Hamas non è un gruppo di terroristi, ma è un partito popolare islamico voluto e nato da Israele per contrastare Arafat agli inizi degli anni ottanta quando l’OLP faceva il bello e il cattivo tempo. Il movimento era impegnato nei territori in tutti i settori: assistenza agli anziani, ai malati e ai parenti dei detenuti nelle carceri israeliane, creazione di campi di lavoro, di scuole e di università. Insegnava perfino alla povera gente nei campi profughi l’igiene per evitare malattie e ridurre la mortalità infantile. La maggior parte dei suoi dirigenti sono laureati e gran lavoratori e, a differenza di quelli di Al Fatah, nessuno vive di rendita. In mancanza di aiuti internazionali hanno imparato in fretta ad autofinanziarsi e chiunque ha la possibilità di accedere a micro-crediti. Con tutto ciò molti di noi palestinesi non si riconoscono nella loro idea di resistenza così anacronistica, ma hanno vinto le prime libere elezioni e nessuno ama perdere da vincente. E finché la cosiddetta ala moderata della società palestinese non si assumerà tutte le sue responsabilità e smetterà di giocare solamente sul fatto di essere vista di buon occhio dall’Occidente per governare, Hamas continuerà a vincere ad oltranza ogni appuntamento elettorale.

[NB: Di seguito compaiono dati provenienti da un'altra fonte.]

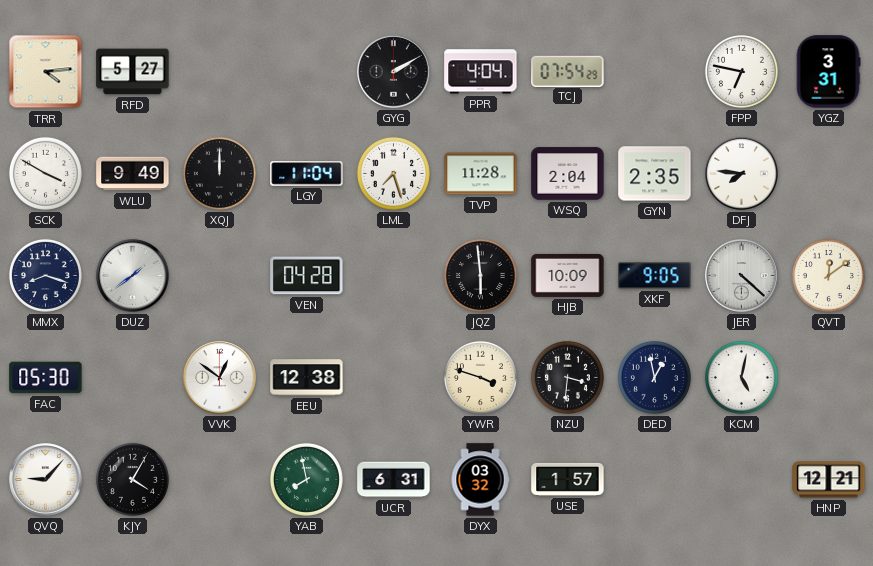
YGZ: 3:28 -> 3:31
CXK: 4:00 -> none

Tutto ciò Abu Mazen l’ha capito molto bene come anche Israele ed i suoi alleati. Tutti hanno voluto giocare con il fattore tempo: “Quanto tempo potranno resistere in una vita fatta di embargo e di prigione? Hamas consentirà il trascorrere di tutto questo tempo morto?”
Molti ora si domandano cosa stia succedendo a Gaza. Come si può rispondere ad una domanda così violenta quando nessuno ha mai fatto nulla per evitare questa guerra incivile? Certo, anche noi palestinesi abbiamo le nostre colpe. Non abbiamo mai capito in tempo che non contiamo niente, che noi non c’entriamo nulla con la tragedia degli Ebrei: quando sono arrivati qui erano già orfani. Avremo dovuto pagare il conto altrui? Tanto ne siamo stati costretti! Paradossalmente al di fuori della Palestina entrambi siamo poco desiderati, in Occidente come in Oriente. Forse bastava questo a farci ragionare e sedere attorno ad un tavolo e decidere il danno minore per il nostro destino da disperati. Ma abbiamo preferito dare ragione alla nostra follia collettiva. Karim, a proposito di pazzia, un giorno mi disse: “Per chiudere l’interruttore di questo delirio e vivere in pace potremmo distruggere il Muro del Pianto, la moschea di Al’Aqsa e la Basilica dalla Natività!” Così, però, non avremo più la luce.